第7話 L'important, c'est de participer.

 六月の初め、記述模試を終えた私達を待つのは、体育祭であった。名称については色々あるらしいが、我々の学校では体育祭という名称が用いられているため、これを使う。そしてその内容さえも、千差万別であり、我々の学校では、単純にクラス対抗で行うらしい。高校生である以上、学年間で少なからず身体的な差が生まれてしまうと思うのだが、些細な問題なのだろう。面倒なのがこの体育祭も授業の一環であり、単位が出ているということだ。私の出席日数を鑑みれば、この体育祭を休んだところで問題はないのだが、割と自由時間があるため、勉強に時間を回すことができると考え、出席することに決めた。机が無い以上、単語帳を読むなどの暗記か英文の速読くらいしかできないだろうが、何もしないよりはマシだろう。

「おはよう河合!まさか本当に来るとはな」

「天秤に掛け、良いと判断した方を選んだだけだ」

僅差ではあったがな。まぁ、三年の体育祭を休むためと考えれば、得であろう。

「そうか。まぁ、その感じを見るに、運動する気は、これっぽっちもないようだが?」

「ああ」

「ま、俺も少しは参考書持ってきたけど、自分の担当種目は本気でやるつもりだぜ」

「それはお前の自由だが、帰宅後に勉強できる程度の体力は残しておけよ」

「お前も参加する以上、真面目にやったらどうだ?」

「必要ないな」

体力の無駄だろうに。

「いやまぁ「参加することに意義がある」とは言うけど…真面目に参加しないと意味が無いと思うぞ、俺は」

「「L'important, c'est de participer.」か、参加だろうが共有だろうが、どちらにせよ私にはどうでも良いな」

「なんて?」

 この言葉は、1908年に開かれたロンドン大会で、クーベルタン(Coubertin)IOC会長が、エチュルバート・タルボット(Ethelbert Talbot)司教の発言を下敷きに、演説のなかで使ったことで有名になった。「participer」には、「参加する」という意味があるのは勿論だが、「共有する、分かち合う」という意味も含まれている。よって「勝つことではなく、何かを分かち合うことに意義がある」という解釈もできる。

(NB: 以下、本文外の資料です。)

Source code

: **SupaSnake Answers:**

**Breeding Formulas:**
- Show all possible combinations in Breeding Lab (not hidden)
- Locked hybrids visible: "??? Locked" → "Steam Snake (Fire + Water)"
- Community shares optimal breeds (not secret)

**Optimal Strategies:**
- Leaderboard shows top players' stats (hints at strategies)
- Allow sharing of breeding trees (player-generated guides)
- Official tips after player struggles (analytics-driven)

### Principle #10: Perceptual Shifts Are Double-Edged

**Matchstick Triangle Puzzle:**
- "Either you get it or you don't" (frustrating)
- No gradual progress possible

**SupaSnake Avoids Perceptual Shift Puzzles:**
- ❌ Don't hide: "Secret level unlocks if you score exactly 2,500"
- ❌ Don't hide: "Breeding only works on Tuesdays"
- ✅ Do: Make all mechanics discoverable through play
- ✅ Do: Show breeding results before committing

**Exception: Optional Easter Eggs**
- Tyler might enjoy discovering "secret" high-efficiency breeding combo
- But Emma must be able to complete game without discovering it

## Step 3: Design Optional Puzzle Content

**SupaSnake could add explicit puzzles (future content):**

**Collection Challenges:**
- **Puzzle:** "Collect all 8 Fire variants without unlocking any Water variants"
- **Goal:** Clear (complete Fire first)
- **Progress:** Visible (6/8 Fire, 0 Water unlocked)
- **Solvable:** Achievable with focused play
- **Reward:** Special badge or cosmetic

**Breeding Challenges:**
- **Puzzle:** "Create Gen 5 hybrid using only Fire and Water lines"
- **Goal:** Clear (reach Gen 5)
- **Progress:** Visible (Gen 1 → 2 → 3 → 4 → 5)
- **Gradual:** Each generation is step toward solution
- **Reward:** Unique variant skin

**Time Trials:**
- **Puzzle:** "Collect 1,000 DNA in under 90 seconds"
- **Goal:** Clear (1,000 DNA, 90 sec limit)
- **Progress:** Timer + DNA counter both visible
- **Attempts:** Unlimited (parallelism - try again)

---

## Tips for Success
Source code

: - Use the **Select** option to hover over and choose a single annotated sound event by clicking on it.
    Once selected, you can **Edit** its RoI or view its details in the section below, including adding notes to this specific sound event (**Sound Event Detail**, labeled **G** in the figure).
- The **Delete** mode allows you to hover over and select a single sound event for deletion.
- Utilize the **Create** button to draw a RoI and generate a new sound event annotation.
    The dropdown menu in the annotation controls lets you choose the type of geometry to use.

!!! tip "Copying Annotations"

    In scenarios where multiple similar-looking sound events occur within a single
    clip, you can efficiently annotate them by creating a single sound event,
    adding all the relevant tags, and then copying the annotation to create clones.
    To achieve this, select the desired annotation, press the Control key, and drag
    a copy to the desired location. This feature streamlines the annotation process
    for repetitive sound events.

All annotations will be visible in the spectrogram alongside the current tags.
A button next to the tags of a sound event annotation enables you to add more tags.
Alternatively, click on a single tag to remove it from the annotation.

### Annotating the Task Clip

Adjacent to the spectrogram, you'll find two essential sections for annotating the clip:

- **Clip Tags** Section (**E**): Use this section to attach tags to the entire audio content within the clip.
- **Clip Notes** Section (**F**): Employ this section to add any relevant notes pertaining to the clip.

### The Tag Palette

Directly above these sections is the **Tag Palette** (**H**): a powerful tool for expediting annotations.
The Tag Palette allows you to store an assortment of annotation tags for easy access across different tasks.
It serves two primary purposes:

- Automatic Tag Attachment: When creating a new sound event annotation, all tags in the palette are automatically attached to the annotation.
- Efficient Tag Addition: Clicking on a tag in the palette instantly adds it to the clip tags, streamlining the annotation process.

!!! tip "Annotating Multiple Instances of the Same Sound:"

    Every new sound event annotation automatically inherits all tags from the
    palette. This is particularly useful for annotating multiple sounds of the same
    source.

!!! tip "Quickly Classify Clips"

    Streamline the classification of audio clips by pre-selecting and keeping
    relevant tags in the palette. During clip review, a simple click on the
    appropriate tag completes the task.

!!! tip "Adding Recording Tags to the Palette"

 どちらの意味であったかは私にはわからないが、今の私には「参加」も「共有」も必要ない。それは確かであろう。

「そういや河合って何の競技に出るんだ?」

「全員共通の競技は強制、最低一つ参加しなければならない競技は障害物競走だな」

「へぇ〜河合にしちゃ以外だな。体力使いそうなもんだが…」

「個人競技だからな」

脳の無い獣と馴れ合うなど、ごめん被る。

「まぁ頑張ろうぜ!クラスの奴らは一位取るって言ってやる気満々だしな」

「…くだらない」

私は山村にも聞こえないくらいの小声でそう言った。別に一位を取りたいのであれば、自由にすれば良いと思う。しかしながら、その思惑に私を巻き込むことだけはやめて欲しいものだ。